→ DIRECTIONS
Resume the summary of the mangrove lead-uptake study, picking up right after its final sentence.

→ EXTRACT TO READ
==============================
Submitted to: Journal of Soils and Sediments
Publication Type: Peer Reviewed Journal
Publication Acceptance Date: 7/6/2013
Publication Date: 8/5/2013
Citation: Paz-Alberto, A.M., Celestino, A.B., Sigua, G.C. 2013. Phytoremediation of Pb in the sediment of a mangrove ecosystem. Journal of Soils and Sediments. 14(1):251-258. Interpretive Summary: The world is facing great risks because of heavy emissions from industries that include coal and ore mining activities, mineral smelting, production of chemical-related products such as fertilizers, pesticides, batteries and paints, manufacture of machineries and building coal powered electricity plants. Significant waste products that are emitted are heavy metals. Increase accumulation of heavy metals from the normal level in the substrates would result to detrimental impacts on human health as well as the environment. There is an emerging green technology that uses plants for the removal or degradation of harmful organic pollutants and toxic metals from the soil, sediment and water which is called phytoremediation. Mangroves are salt tolerant that are found mostly in the intertidal areas of tropical and subtropical shorelines and in marshy ecosystem have potential phytoremediation properties. The three mangrove species, Avicennia marina, Rhizophora stylosa and Sonneratia alba, present in the coastal ecosystem near the electric power plant were potential phytoremediators of sediment lead (Pb). Mangroves have many traditional uses and ecological services, but their ability to assimilate excess Pb from soil substrate is still unknown. The objectives of the study were 1) to identify mangroves that thrive near a coal-fired power plant, and 2) to assess phytoremediation potentials of mangroves for Pb in the sediments. Results indicated that mangroves possessed many beneficial characteristics to remove Pb from contaminated sediments in areas directly affected by coal-powered electric plants. The total uptake of Pb from sediments near the power plants varied significantly among the three mangrove specie. Sonneratia alba had the highest Pb uptake followed by Avicennia marina and Rhizophora stylosa. These three mangrove species have the potentials to phytoremediate Pb in soils and sediment. Our results suggest that it would be beneficial to plant more mangrove trees in coastal sites with Pb contamination.
==============================
→ SOURCE INFORMATION
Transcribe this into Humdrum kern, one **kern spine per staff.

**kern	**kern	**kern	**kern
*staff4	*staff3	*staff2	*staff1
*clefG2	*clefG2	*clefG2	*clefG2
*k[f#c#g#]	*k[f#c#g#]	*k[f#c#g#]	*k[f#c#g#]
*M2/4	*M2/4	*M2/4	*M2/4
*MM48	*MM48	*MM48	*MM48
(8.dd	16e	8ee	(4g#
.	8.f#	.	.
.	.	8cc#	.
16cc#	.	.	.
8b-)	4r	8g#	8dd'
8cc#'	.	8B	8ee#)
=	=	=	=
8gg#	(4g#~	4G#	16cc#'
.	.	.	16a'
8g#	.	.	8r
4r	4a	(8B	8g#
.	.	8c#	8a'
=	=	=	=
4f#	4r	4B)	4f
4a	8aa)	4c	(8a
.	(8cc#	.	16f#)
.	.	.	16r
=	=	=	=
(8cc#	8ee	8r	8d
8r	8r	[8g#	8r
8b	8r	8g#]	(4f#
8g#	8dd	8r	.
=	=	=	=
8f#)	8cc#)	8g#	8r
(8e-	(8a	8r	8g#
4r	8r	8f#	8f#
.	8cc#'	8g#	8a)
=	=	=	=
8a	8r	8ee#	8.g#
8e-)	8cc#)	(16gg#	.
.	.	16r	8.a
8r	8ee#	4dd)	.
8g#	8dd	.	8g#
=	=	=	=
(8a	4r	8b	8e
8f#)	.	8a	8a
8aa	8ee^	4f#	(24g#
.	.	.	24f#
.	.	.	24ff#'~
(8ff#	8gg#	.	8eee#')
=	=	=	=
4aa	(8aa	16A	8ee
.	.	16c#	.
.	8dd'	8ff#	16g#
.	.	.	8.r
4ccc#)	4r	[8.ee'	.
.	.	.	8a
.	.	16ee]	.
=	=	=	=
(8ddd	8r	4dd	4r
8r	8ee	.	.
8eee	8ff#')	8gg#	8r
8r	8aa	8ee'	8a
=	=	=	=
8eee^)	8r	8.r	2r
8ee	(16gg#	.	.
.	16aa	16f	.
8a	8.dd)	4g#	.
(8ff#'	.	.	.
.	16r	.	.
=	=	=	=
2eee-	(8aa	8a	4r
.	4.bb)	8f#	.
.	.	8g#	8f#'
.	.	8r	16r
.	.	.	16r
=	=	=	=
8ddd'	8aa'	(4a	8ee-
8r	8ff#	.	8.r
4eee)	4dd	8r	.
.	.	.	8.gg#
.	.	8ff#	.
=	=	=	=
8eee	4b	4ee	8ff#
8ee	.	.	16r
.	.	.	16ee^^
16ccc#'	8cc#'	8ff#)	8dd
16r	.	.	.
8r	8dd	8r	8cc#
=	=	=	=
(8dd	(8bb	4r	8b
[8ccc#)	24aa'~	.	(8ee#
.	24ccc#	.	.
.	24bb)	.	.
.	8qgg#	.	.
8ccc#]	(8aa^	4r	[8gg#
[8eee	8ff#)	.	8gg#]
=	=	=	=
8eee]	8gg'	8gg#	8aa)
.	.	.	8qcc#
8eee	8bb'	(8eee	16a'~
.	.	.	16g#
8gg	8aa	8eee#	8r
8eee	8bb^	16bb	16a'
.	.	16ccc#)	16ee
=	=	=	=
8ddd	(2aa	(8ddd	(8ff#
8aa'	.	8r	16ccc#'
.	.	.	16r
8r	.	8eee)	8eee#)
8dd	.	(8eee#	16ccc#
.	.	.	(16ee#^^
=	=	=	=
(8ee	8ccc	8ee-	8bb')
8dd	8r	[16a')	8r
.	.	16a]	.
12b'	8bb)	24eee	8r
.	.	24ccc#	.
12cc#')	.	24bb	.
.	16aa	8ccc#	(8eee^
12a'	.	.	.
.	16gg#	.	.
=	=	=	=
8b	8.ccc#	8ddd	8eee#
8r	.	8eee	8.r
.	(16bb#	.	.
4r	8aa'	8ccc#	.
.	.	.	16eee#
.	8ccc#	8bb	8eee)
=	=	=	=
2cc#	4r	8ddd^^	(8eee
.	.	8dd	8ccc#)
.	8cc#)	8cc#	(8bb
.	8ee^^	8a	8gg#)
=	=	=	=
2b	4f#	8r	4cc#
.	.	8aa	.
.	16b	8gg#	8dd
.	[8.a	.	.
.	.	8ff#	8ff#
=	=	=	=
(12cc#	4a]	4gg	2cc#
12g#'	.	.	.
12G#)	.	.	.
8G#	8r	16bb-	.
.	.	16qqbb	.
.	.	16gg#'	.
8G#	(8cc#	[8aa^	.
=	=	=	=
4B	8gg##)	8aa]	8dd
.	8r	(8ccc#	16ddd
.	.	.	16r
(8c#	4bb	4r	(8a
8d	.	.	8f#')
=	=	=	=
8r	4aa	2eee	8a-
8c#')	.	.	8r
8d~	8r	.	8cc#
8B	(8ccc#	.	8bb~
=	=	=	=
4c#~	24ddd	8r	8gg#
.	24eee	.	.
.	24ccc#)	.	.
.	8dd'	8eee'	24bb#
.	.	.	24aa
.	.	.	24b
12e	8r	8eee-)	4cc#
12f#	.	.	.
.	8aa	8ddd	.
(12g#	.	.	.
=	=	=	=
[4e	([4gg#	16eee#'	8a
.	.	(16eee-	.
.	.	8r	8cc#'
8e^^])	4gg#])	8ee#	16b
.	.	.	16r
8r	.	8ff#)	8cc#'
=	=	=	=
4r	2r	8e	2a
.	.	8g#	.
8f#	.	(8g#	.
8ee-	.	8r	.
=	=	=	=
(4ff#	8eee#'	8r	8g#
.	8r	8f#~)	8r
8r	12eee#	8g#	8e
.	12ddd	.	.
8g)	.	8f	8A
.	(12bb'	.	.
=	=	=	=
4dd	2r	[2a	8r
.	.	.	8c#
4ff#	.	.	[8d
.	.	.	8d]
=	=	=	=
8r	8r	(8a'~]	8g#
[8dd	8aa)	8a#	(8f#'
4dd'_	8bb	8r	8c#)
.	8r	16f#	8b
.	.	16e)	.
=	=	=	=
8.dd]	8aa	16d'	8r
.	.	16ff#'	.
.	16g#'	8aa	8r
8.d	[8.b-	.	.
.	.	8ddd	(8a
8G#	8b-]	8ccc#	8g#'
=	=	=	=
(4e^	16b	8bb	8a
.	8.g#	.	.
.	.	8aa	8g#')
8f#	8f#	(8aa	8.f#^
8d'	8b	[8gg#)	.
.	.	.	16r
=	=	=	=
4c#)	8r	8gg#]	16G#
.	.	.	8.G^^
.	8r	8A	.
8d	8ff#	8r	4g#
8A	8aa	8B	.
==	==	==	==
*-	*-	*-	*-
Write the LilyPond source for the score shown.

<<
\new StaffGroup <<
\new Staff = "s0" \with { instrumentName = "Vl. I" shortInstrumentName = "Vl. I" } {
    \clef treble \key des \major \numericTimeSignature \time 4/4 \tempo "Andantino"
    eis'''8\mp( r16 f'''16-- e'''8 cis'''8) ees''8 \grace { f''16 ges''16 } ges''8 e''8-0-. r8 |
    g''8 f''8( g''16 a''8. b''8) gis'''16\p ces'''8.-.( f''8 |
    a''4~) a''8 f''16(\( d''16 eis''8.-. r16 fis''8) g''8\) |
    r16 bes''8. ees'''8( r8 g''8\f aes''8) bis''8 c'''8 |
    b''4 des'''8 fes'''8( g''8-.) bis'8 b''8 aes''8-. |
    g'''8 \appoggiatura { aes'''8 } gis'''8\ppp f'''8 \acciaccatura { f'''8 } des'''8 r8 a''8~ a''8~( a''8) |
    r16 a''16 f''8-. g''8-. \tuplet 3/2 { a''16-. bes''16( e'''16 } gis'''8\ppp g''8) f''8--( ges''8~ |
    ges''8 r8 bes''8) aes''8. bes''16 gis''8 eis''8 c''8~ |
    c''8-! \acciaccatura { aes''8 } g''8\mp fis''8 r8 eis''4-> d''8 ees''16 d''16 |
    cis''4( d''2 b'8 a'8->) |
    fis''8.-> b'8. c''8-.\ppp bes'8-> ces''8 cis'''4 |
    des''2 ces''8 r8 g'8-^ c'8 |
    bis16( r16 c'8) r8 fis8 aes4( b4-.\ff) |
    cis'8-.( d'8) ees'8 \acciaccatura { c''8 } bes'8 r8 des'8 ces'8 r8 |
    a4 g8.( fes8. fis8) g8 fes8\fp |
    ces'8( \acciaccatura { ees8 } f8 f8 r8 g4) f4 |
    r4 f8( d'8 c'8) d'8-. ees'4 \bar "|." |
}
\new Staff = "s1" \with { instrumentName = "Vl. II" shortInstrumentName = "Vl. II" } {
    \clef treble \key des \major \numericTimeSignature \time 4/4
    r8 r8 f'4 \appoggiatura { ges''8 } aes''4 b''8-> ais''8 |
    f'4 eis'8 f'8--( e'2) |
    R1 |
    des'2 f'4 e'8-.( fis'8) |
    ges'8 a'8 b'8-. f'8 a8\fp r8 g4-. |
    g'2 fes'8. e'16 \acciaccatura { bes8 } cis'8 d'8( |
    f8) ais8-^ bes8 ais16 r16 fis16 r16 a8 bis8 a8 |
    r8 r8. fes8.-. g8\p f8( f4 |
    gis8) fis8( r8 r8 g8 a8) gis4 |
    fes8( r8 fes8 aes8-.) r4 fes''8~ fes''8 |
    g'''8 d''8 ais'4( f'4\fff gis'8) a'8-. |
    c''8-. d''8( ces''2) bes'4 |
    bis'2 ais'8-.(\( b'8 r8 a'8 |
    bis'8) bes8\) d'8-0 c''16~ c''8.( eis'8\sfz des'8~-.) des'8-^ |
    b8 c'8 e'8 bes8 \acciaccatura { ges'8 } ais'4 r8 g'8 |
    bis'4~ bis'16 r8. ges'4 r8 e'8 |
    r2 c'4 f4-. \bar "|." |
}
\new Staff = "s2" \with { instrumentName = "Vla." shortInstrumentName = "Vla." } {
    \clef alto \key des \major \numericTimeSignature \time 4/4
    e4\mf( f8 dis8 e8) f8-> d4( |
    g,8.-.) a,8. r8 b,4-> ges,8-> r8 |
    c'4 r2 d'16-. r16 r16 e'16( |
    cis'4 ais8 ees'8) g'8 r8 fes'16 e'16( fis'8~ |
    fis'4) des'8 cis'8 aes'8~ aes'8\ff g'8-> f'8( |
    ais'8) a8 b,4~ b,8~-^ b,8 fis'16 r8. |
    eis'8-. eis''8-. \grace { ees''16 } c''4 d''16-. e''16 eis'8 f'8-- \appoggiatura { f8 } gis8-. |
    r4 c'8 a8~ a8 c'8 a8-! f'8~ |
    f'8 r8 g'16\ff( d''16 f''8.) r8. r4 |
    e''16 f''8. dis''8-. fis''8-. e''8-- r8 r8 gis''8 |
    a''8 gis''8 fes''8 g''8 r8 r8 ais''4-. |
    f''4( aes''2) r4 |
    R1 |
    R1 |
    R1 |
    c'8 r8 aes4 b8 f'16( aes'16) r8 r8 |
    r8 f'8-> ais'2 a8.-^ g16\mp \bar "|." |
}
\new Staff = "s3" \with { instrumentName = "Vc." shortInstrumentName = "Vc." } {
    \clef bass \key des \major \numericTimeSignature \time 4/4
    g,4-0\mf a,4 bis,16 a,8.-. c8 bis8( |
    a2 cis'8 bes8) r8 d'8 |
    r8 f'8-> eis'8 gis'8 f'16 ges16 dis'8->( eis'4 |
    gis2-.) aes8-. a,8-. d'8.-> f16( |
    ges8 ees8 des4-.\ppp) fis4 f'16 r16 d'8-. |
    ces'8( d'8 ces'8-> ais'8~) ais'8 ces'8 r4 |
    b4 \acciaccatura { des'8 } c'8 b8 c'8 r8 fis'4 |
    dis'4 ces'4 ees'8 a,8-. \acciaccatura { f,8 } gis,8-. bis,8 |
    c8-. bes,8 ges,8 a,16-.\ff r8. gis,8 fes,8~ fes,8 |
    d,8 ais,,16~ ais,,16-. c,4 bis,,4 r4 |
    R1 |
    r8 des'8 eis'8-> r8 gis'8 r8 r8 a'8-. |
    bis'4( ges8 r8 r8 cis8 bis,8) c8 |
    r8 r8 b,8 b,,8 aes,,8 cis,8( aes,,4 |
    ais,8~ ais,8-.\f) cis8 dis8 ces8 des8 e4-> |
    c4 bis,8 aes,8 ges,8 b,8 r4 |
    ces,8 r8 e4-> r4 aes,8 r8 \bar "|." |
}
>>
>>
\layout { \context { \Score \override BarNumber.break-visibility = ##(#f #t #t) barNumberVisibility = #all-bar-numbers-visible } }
==============================
→ EXERCISE ANSWER
Technical Abstract: Lead (Pb) is a naturally occurring element that poses environmental risks and hazards if present at elevated concentration. It is being released into the environment because of industrial uses, combustion of fossils fuels and from coal-fired power plants. Coal-fired power plants can discharge hazardous materials particularly heavy metals, especially Pb in the waste stream of the plant that possibly leads to contamination in the neighboring population and surroundings. An alternative way of reducing Pb concentration from the sediments or soils is through phytoremediation. Phytoremediation is an emerging green technology that uses plants for the removal or degradation of harmful organic pollutants and toxic metals from the soils, sediments, and water. Presently, there are few research findings that plants such as mangroves thriving in marshy ecosystem have the phytoremediation potential. Mangroves are salt tolerant that are found mostly in the intertidal areas of tropical and subtropical shorelines. The study was conducted to determine the phytoremediation potential of mangroves for sediment Pb associated with coal-fired power plant. A total of three mangrove species: Avicennia marina (AM); Rhizophora stylosa (RS); and Sonneratia alba (SA) were identified in the study sites. The order of occurrence for mangrove trees in 120 square meters quadrat were SA (59) > AM (44) > RS (14). The total uptake of Pb from sediments near the power plants varied significantly (p=0.001) among the three mangrove specie. Sonneratia alba had the highest Pb uptake of 48.4 kilogram per hectare (kg/ha) followed by Avicennia marina (23.1 kg/ha) and Rhizophora stylosa (2.4 kg/ha). These three mangrove species have the potentials to phytoremediate Pb in soils and sediment.